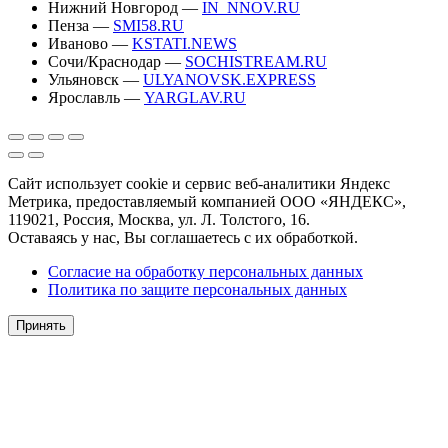
Нижний Новгород —
IN_NNOV.RU
Пенза —
SMI58.RU
Иваново —
KSTATI.NEWS
Сочи/Краснодар —
SOCHISTREAM.RU
Ульяновск —
ULYANOVSK.EXPRESS
Ярославль —
YARGLAV.RU
Сайт использует cookie и сервис веб-аналитики Яндекс
Метрика, предоставляемый компанией ООО «ЯНДЕКС»,
119021, Россия, Москва, ул. Л. Толстого, 16.
Оставаясь у нас, Вы соглашаетесь с их обработкой.
Согласие на обработку персональных данных
Политика по защите персональных данных
Принять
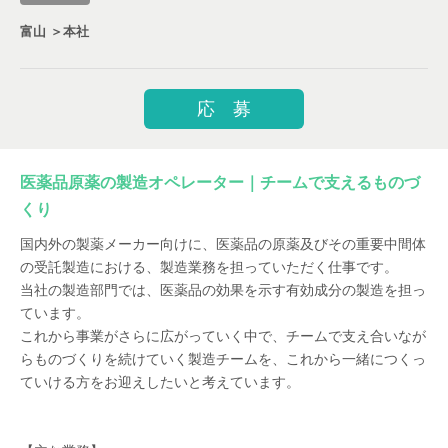
富山 ＞本社
応 募
医薬品原薬の製造オペレーター｜チームで支えるものづ
くり
国内外の製薬メーカー向けに、医薬品の原薬及びその重要中間体
の受託製造における、製造業務を担っていただく仕事です。
当社の製造部門では、医薬品の効果を示す有効成分の製造を担っ
ています。
これから事業がさらに広がっていく中で、チームで支え合いなが
らものづくりを続けていく製造チームを、これから一緒につくっ
ていける方をお迎えしたいと考えています。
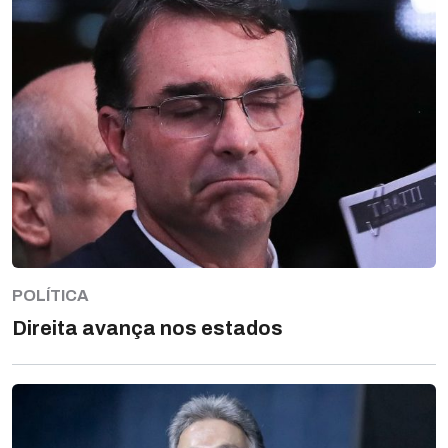
POLÍTICA
Direita avança nos estados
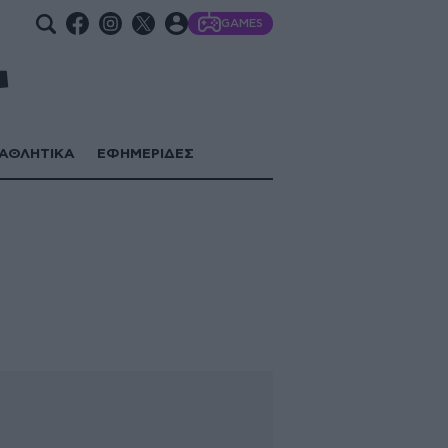
GAMES
ΑΘΛΗΤΙΚΑ
ΕΦΗΜΕΡΙΔΕΣ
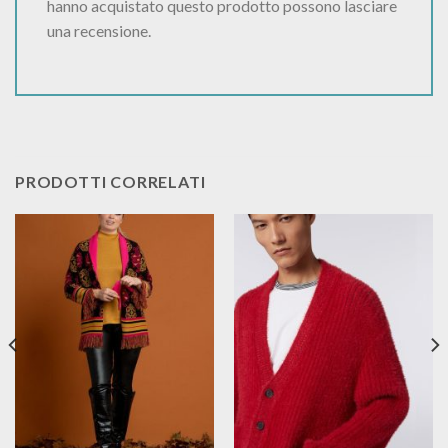
hanno acquistato questo prodotto possono lasciare
una recensione.
PRODOTTI CORRELATI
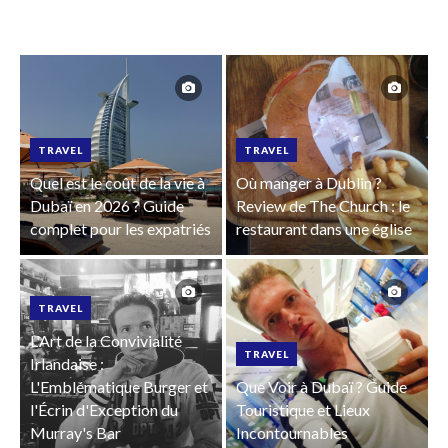
TRAVEL
TRAVEL
Quel est le coût de la vie à
Où manger à Dublin ?
Dubaï en 2026 ? Guide
Review de The Church : le
complet pour les expatriés
restaurant dans une église
TRAVEL
L'Art de la Convivialité
TRAVEL
Irlandaise :
L'Emblématique Burger et
Que Voir à Dubaï ? Guide
l'Écrin d'Exception du
Touristique et Lieux
Murray's Bar
Incontournables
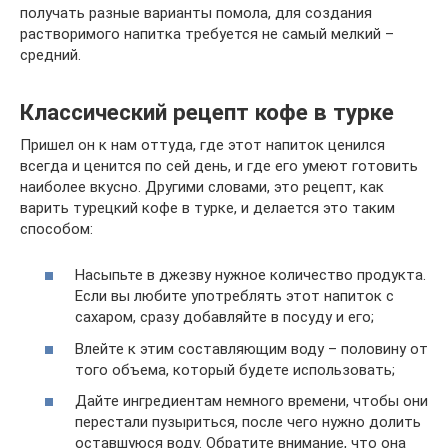
получать разные варианты помола, для создания
растворимого напитка требуется не самый мелкий –
средний.
Классический рецепт кофе в турке
Пришел он к нам оттуда, где этот напиток ценился
всегда и ценится по сей день, и где его умеют готовить
наиболее вкусно. Другими словами, это рецепт, как
варить турецкий кофе в турке, и делается это таким
способом:
Насыпьте в джезву нужное количество продукта.
Если вы любите употреблять этот напиток с
сахаром, сразу добавляйте в посуду и его;
Влейте к этим составляющим воду – половину от
того объема, который будете использовать;
Дайте ингредиентам немного времени, чтобы они
перестали пузыриться, после чего нужно долить
оставшуюся воду. Обратите внимание, что она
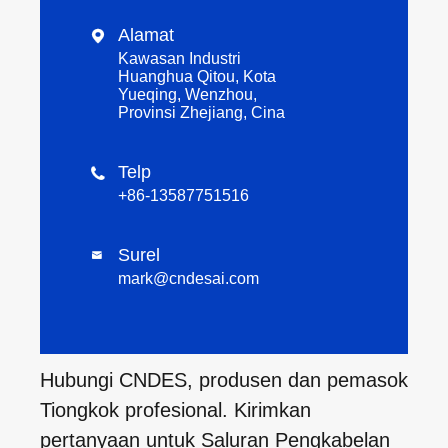
Alamat

Kawasan Industri
Huanghua Qitou, Kota
Yueqing, Wenzhou,
Provinsi Zhejiang, Cina
Telp

+86-13587751516
Surel

mark@cndesai.com
Hubungi CNDES, produsen dan pemasok
Tiongkok profesional. Kirimkan
pertanyaan untuk Saluran Pengkabelan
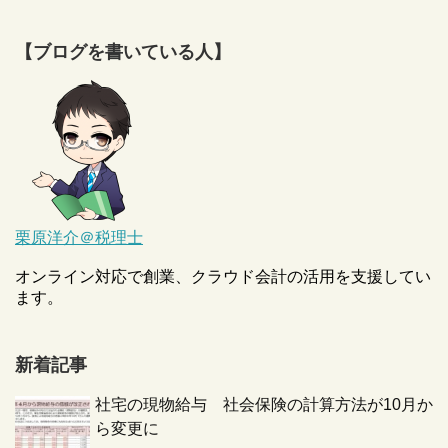
【ブログを書いている人】
栗原洋介＠税理士
オンライン対応で創業、クラウド会計の活用を支援してい
ます。
新着記事
社宅の現物給与 社会保険の計算方法が10月か
ら変更に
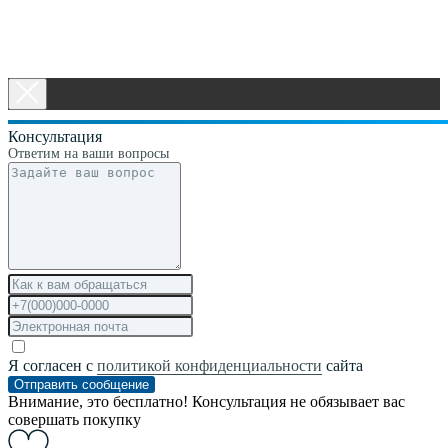
Консультация
Ответим на ваши вопросы
Я согласен с
политикой конфиденциальности
сайта
Отправить сообщение
Внимание, это бесплатно! Консультация не обязывает вас
совершать покупку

• • •

• Assignment: Please output the lines from the line that holds "сахаром, сразу добавляйте в посуду и его;" through the final line of the material above, both included. Each line must match exactly, and pictures must be excluded.

• Response area:
сахаром, сразу добавляйте в посуду и его;
Влейте к этим составляющим воду – половину от
того объема, который будете использовать;
Дайте ингредиентам немного времени, чтобы они
перестали пузыриться, после чего нужно долить
оставшуюся воду. Обратите внимание, что она
Alamat

Kawasan Industri
Huanghua Qitou, Kota
Yueqing, Wenzhou,
Provinsi Zhejiang, Cina
Telp

+86-13587751516
Surel

mark@cndesai.com
Hubungi CNDES, produsen dan pemasok
Tiongkok profesional. Kirimkan
pertanyaan untuk Saluran Pengkabelan
【ブログを書いている人】
栗原洋介＠税理士
オンライン対応で創業、クラウド会計の活用を支援してい
ます。
新着記事
社宅の現物給与 社会保険の計算方法が10月か
ら変更に
Консультация
Ответим на ваши вопросы
Я согласен с
политикой конфиденциальности
сайта
Отправить сообщение
Внимание, это бесплатно! Консультация не обязывает вас
совершать покупку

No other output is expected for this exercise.